En juillet, les responsables d’Aides avaient choisi d’en appeler à la ministre de la Santé Marisol Touraine. Ils lui demandaient de «sortir de l’immobilisme», c'est à dire, en pratique, de faciliter l’ouverture de l’accès au traitement préventif. Cette mesure ne pose guère de difficultés pratique: il suffit d’une «extension de l’indication au préventif» du médicament qui «permettrait la mise à disposition pour des personnes séronégatives». La ministre de la Santé n’avait pas répondu. La même question s’impose désormais à elle avec la fin et les conclusions de l’essai Ipergay.

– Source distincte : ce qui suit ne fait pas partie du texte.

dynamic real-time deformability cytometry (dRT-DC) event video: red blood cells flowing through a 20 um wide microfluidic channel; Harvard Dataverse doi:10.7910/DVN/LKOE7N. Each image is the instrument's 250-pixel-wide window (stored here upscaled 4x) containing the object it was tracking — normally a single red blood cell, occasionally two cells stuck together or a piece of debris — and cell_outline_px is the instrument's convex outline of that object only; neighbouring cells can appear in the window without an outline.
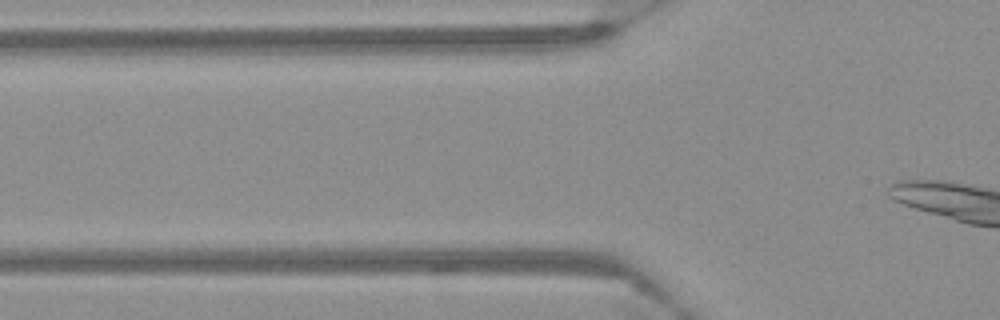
{"species": "Egyptian fruit bat (a non-hibernating species)", "species_latin": "Rousettus aegyptiacus", "temperature_condition": "warm", "stored_images_in_passage": 4, "camera_frame_rate_fps": 3000, "um_per_image_px": 0.085, "frame": {"image": 1, "passage_image": 3, "time_ms": 0.667, "image_size_px": [1000, 320], "cell_outline_px": [[640, 292], [480, 276], [468, 272], [468, 268], [524, 268], [616, 272], [632, 280], [640, 288]], "centroid_in_image_um": [47.8, 23.58], "position_along_channel_um": 78.0, "area_um2": 15.84}}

Le Truvada® est actuellement disponible en France pour les personnes infectées par le VIH dans le cadre d’une recommandation temporaire d’utilisation (RTU) et est remboursé à 100%. La firme Gilead Sciences va désormais pouvoir demander une extension d’indication et un remboursement. Si ce dernier n’est pas accordé, rien ne lui interdira de le commercialiser à un prix libre. Le gouvernement jugera-t-il que les personnes séronégatives prenant le risque d’une contamination sexuelle devront payer le prix de leur prévention? On attend sa décision et les raisons qui l’auront conduit à autoriser, ou non, sa prise en charge par la collectivité.